## TASK
Retype the lines between the one holding "SMD Plus hiệu quả" and the one holding "lưu trữ dài", inclusive, with no changes.

## Stored data entries

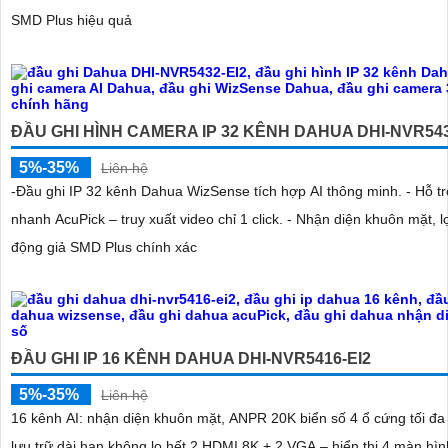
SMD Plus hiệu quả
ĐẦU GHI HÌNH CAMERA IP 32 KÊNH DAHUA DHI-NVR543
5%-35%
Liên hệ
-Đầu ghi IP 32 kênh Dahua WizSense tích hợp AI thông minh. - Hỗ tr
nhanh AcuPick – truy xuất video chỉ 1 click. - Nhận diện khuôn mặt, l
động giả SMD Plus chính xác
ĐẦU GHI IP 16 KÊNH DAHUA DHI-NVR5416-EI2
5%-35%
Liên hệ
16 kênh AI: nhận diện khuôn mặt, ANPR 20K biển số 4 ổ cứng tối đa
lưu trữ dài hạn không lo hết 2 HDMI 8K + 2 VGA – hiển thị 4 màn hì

* * *

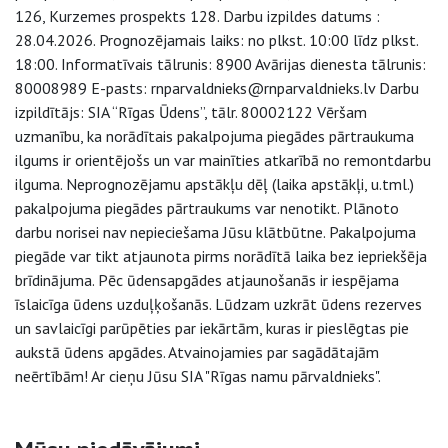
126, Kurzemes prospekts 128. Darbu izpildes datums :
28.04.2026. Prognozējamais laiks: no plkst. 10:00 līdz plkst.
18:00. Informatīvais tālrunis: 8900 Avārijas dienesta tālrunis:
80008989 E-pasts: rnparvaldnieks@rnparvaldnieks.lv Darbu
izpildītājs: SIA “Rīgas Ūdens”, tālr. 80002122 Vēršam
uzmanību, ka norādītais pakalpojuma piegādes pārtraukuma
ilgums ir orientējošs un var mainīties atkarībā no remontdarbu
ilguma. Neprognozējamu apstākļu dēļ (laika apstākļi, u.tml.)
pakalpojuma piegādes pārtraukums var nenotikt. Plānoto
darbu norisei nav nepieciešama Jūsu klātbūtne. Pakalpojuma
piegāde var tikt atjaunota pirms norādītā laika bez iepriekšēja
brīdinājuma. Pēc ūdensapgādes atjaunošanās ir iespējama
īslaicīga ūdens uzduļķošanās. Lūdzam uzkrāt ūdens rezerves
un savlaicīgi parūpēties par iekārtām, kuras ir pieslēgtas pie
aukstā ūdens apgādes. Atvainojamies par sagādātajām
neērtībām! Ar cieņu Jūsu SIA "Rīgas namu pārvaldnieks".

...

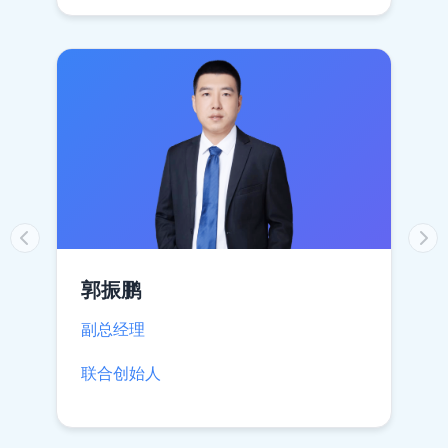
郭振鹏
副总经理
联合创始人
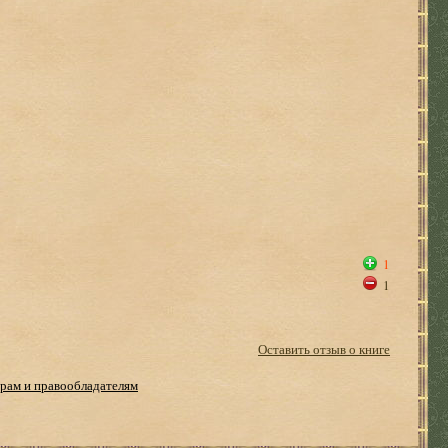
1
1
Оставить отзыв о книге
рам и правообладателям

## SOLUTION FOR THIS PROBLEM
SMD Plus hiệu quả
ĐẦU GHI HÌNH CAMERA IP 32 KÊNH DAHUA DHI-NVR543
5%-35%
Liên hệ
-Đầu ghi IP 32 kênh Dahua WizSense tích hợp AI thông minh. - Hỗ tr
nhanh AcuPick – truy xuất video chỉ 1 click. - Nhận diện khuôn mặt, l
động giả SMD Plus chính xác
ĐẦU GHI IP 16 KÊNH DAHUA DHI-NVR5416-EI2
5%-35%
Liên hệ
16 kênh AI: nhận diện khuôn mặt, ANPR 20K biển số 4 ổ cứng tối đa
lưu trữ dài hạn không lo hết 2 HDMI 8K + 2 VGA – hiển thị 4 màn hì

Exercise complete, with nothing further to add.